Maçın 15. dakikasında ceza alanı içinde rakibe tekme vuran ve oyundan atılan Senecky, maçın kaderi ile doğrudan oynadı.
Ayıp, yazık, günah! Resmen harakiri yaptı. Takımını ve kendini yaktı.
Böyle profesyonellik mi olur?
Saçma sapan bir şekilde oyundan atılmak ve arkadaşlarını yalnız bırakmak, vicdanını acaba ne ölçüde sızlattı?
Gördüğü kırmızı kart sonrası başı önde sahayı terk eden Senecky için Ankarasporlu taraftarların alkış tutması, acaba ironi midir, dram mıdır, yoksa komedi ötesi bir durum mudur?
Ya Batak için ne demeli?
40 metreden kalecisine öyle bir geri pas yaptı ki, şaşırmamak ya da gülmemek elde değil. Geri pası değil de gol atmaya çalışsa, ancak böyle bir vuruş yapabilirdi. Meşin yuvarlak, öne çıkan kaleciyi geçtikten sonra direği sıyırdı. Gol olsa, jeneriklere girerdi.
Tabii, Senecky ve Batak için "kötü niyet" değil, başka olumsuz kavramlar geçerli. Örneğin ciddiyetsizlik, sorumsuzluk, disiplinsizlik, motivasyon eksikliği gibi.
Teslim bayrağını çekmiyor
Henüz 15. dakikada 10 kişi kalan ve mağlup duruma düşen bir takımın, oyunu ve skoru kendi lehine çevirmesi elbette ki öyle kolay bir iş değildir.

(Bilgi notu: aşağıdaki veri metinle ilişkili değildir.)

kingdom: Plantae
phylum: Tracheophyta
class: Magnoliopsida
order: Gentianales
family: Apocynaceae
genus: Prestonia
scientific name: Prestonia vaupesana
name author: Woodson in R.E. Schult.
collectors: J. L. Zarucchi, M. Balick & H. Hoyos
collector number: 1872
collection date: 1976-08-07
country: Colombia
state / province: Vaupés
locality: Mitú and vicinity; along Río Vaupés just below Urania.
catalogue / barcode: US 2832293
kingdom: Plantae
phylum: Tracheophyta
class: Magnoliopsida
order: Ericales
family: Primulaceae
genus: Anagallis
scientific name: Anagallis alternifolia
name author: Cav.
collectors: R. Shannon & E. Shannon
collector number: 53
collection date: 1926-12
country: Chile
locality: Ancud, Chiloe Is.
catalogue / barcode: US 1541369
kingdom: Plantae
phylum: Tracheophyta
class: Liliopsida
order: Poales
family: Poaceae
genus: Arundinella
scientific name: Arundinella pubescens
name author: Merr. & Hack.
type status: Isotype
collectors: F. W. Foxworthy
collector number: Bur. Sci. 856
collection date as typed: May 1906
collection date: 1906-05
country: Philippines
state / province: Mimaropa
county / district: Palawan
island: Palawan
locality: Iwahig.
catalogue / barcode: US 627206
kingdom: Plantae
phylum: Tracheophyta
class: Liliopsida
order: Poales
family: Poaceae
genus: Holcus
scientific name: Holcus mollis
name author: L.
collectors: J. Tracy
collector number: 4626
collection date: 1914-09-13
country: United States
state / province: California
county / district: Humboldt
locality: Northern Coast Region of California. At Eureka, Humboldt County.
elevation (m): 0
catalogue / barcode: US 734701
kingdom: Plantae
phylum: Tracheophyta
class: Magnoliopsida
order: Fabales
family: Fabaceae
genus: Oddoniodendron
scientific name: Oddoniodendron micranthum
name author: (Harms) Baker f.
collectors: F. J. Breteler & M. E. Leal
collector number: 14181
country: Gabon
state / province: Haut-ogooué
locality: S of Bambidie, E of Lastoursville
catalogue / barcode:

Nitekim Hacettepe kazandı.
Şu bir gerçek, Hacettepe’nin kümede kalması, son yılların en büyük başarısı olur. Yapılan yanlış transferler ve yanlış icraatlar, takımın bu duruma düşmesine neden oldu.
Ama işin sevindirici ve takdir edilecek tarafı şu; Hacettepe, teslim bayrağını çekmiyor, sonuna kadar savaşıyor.
Doğrusu da zaten bu.
Ölse de, ölmese de, sonuna kadar mücadele verecek.
Ankaraspor’un genel performansı ise insanı şaşırtıyor. Mirasyedi gibiler. Resmen cepten yiyorlar. Tepetaklak gidiyorlar. Acaba nereye kadar?